Nabokov solía decir que un libro no es debidamente leído sin una paciente relectura. Un lector creativo es, siempre, un relector. Cuando un libro es examinado por primera vez el proceso mismo de mover laboriosamente los ojos de un lado al otro, línea tras línea y página tras página, es un obstáculo que impide apreciar la dimensión artística del material. Leer libros creados por las mentes más brillantes allana el camino hacia el aliado estratégico de la inteligencia: el sentido común. Y no sólo leer, sino curiosear y cavilar atentamente, como lo haría un detective obsesivo. A modo de palimpsesto, otras historias sobreviven bajo la letra flagrante, invisibles pero dibujadas con vigorosas florituras. Voluntaria o involuntariamente, asociaciones de lecturas pasadas las crean y recrean, eludiendo la dictadura de la literalidad, la letra muerta. Están ahí, a la vista, pero sólo para ser apreciadas por el lector sagaz. La redacción meramente funcional es un instrumento de comunicación que utiliza las palabras como tuercas y tornillos.
La Multitud, esa laminadora psicótica
Los trabajos de alta complejidad narrativa entrenan el discernimiento crítico. Leer con ansias de saber desarrolla una reflexión vertebrada. Dicen que la red de redes es una linterna que arroja luz sobre lo que antes permanecía oculto: la masa en acción en tiempo real. Bella pero defectuosa poesía del claroscuro para nombrar una hecatombe. Un Prometeo posmoderno legó internet a la humanidad para hacer el bien pero la Multitud -colectivo barbárico e invisible- ha abusado del prodigio y se ha declarado a sí misma como la especie dominante. Los meses, no las masas, ridícula ilusión de sujeto clasista, son los hacedores de la historia. A diferencia de la alucinación marxiana -tigre de papel, esfinge y negocio- la Multitud es una laminadora psicótica cuyo protagonismo se consuma en el campo digital. Dispersa pero asociada, proclama consignas, inventa realidades e impone instrucción de orden cerrado.
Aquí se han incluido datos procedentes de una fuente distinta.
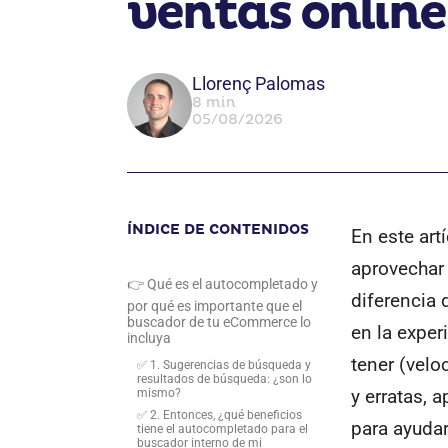
ventas online
Llorenç Palomas
8 min
05/08/2026
ÍNDICE DE CONTENIDOS
En este art
aprovechar
👉 Qué es el autocompletado y
diferencia 
por qué es importante que el
buscador de tu eCommerce lo
en la exper
incluya
tener (vel
✅ 1. Sugerencias de búsqueda y
resultados de búsqueda: ¿son lo
y erratas, 
mismo?
✅ 2. Entonces, ¿qué beneficios
para ayudar
tiene el autocompletado para el
buscador interno de mi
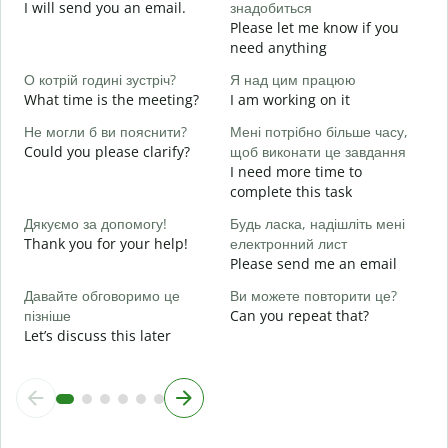
I will send you an email.
знадобиться
e
Please let me know if you
Н
need anything
Y
О котрій годині зустріч?
Я над цим працюю
т
What time is the meeting?
I am working on it
Y
Не могли б ви пояснити?
Мені потрібно більше часу,
д
Could you please clarify?
щоб виконати це завдання
I need more time to
complete this task
Д
г
Дякуємо за допомогу!
Будь ласка, надішліть мені
W
Thank you for your help!
електронний лист
Please send me an email
Давайте обговоримо це
Ви можете повторити це?
пізніше
Can you repeat that?
Let’s discuss this later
A su lado, todos los tiranos del pasado combinados son una brisa inofensiva. Su apetito insaciable es el metrónomo de la banalidad contemporánea. Como la racionalidad informativa de los grandes medios, la hegemonía de lo efímero se crea y recrea a fuerza de volumen, escándalos, detonaciones y la inevitable fascinación por el fuego primario. El pulso totalitario es tendencia en el Oxidente herrumbrado. Nadie es inmune a la devastación.
Al pie de la esquela mutilada, Nabokov apuntó: “Un pueblo para el cual escribir y leer libros es sinónimo de tener y expresar opiniones personales juzgará inverosímil un país donde la función de la literatura es ilustrar los anuncios de una empresa de tráfico de esclavos. Pero aunque no crean ustedes en la existencia de semejantes condiciones, podrán al menos imaginarlas, y una vez imaginadas apreciarán el valor de los libros de verdad, escritos por hombres libres para ser leídos por hombres libres.”
La existencia de verdadero periodismo, esto es, la elaboración de informes que ofrezcan la mejor versión obtenible de la verdad, es incompatible con un Estado policial
La sentencia puede aplicarse al trabajo periodístico acosado por el tiranoide de turno quien, apañado por oposiciones ficticias, funcionales al régimen, tiene el descaro de imaginar que dispone de la prerrogativa para dictaminar quiénes deben opinar, qué deben preguntar, dónde lo deben hacer, cuándo y sobre qué temas. El oficio, alguna vez considerado una institución de formación superior, se ha visto degradado por la avalancha digital. Su vertiginosa descomposición provoca la proverbial incógnita: ¿Puede no haber libertad de prensa en una sociedad promotora de la libertad de expresión? La industria de la noticia, conducida con criterio mercantilista y partidario, dibuja la agenda, marca la tendencia y ofrenda la respuesta.
La existencia de verdadero periodismo, esto es, la elaboración de informes que ofrezcan la mejor versión obtenible de la verdad, es incompatible con un Estado policial y una quimera en la actual sociedad policial, tumba y destino manifiesto de los hombres libres que ni aún la exuberante imaginación de Nabokov pudo anticipar.